Natural Language Generation

Much of my work in natural language generation has focussed on the problem of generating referring expressions. This line of research began with my PhD research [published as Dale 1992], where one of my contributions was the development of an algorithm for determining the semantic content of a distinguishing description [Dale 1988, Dale 1989a]. This work aimed to address the question of how one distinguishes an intended referent from other entities in a given context; the algorithm I provided reasoned over the properties of the objects in the context to identify a set of properties that would meet that goal.

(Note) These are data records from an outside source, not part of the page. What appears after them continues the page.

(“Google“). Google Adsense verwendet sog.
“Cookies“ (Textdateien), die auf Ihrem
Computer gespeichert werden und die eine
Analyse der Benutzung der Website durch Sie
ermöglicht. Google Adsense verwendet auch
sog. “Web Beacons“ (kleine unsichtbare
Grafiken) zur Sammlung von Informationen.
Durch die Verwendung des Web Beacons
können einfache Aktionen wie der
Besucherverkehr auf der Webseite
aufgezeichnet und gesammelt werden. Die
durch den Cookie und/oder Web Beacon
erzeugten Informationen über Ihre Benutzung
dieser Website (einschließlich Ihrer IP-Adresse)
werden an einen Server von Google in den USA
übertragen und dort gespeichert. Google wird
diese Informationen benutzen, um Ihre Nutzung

The early work focussed on one-place predicates used to describe entities, and was extended and revised in work with Ehud Reiter [see Reiter and Dale 1992, Dale and Reiter 1995, Dale and Reiter 1996]. In other papers, this work was extended to cover both relational predicates (in work with Nick Haddock [Dale and Haddock 1991a, Dale and Haddock 1991b]) and references to events (in work with Jon Oberlander [Oberlander and Dale 1991]). Subsequently, a number of researchers have gone on to extend these basic algorithms in various ways, and to offer alternative algorithms. More recently I have been interested in how algorithms of this kind can be used in the context of other forms of reference, and in particular one-anaphora [Dale 1995b, Dale 2003; see also Ng et al 2005]; my contention here is that a rather different view of the process of referring expression generation is required to account for this data. Other recent work has looked at ways of consolidating the wide variety of different algorithms in the literature [Bohnet and Dale 2004, [Bohnet and Dale 2005].

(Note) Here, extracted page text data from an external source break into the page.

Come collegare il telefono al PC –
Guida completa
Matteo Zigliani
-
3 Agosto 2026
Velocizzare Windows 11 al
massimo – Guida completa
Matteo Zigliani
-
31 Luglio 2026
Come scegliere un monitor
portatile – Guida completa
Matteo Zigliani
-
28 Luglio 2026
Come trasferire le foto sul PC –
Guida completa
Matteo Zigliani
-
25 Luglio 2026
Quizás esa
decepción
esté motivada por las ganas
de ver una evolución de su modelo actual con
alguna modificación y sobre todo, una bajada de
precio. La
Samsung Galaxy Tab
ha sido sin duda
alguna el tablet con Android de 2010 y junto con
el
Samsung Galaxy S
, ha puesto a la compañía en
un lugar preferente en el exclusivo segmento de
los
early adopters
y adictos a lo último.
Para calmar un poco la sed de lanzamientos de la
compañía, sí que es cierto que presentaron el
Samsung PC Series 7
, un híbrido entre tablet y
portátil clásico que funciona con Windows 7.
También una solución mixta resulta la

I've also had a long standing interest in using natural language generation in practical domains [Reiter and Dale 1997, Reiter and Dale 2000], which generally means using real pre-existing data sources [Dale 2002]. My earliest work, on the generation of recipes, assumed as input the kinds of structures that might be produced by planning system [Dale 1989, Dale 1990a; see also Wasko and Dale 1999]; in the early 1990s, my work focussed on generating reports from stock market data and weather report data [see Boyd and Dale 1997]; and this evolved into work on the dynamic generation of hypertextual documents [Milosavlejevic et al 1996, Milosavlejevic and Dale 1996a, 1996b, Dale and Milosavlejevic 1996], most specifically in the context of museum collection databases as part of the POWER project [Dale et al 1997, Verspoor et al 1998, Milosavlejevic et al 1998, Dale et al 1998a, 1998b, 1998c, Green et al 1999; see also Dale et al 1998]. Related to this area of interest, and in parallel with my interest in the processing of real documents, I've long been fascinated by the visual and orthographic aspects of language use [see Dale 1991, Dale 1992a], particularly as this relates to diiscourse structure [Knott and Dale 1996].

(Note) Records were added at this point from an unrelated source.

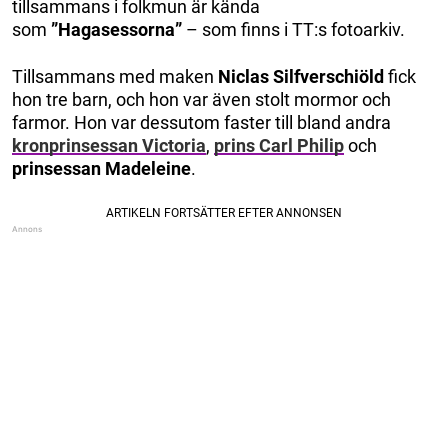
tillsammans i folkmun är kända
som
”Hagasessorna”
– som finns i TT:s fotoarkiv.
Tillsammans med maken
Niclas Silfverschiöld
fick
hon tre barn, och hon var även stolt mormor och
farmor. Hon var dessutom faster till bland andra
kronprinsessan Victoria
,
prins Carl Philip
och
prinsessan Madeleine
.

Most recently, the work on practical generation and referring expressions was brought together in the Coral project, where we explored how referring expressions might be generated in the context of the automatic generation of route descriptions from underlying geographical information systems (GIS) data [Geldof and Dale 2002, 2005, Dale et al 2002, 2003, 2005; see also Cheng et al l2004].

I've also had an ongoing interest in the evaluation of natural language generation, with some early views expressed in [Dale and Mellish 1998, Mellish and Dale 1998]. This topic has come to the fore again in work with Jette Viethen, where we are looking at how to best evaluate algorithms for the generation of referring expressions [Viethen and Dale 2006].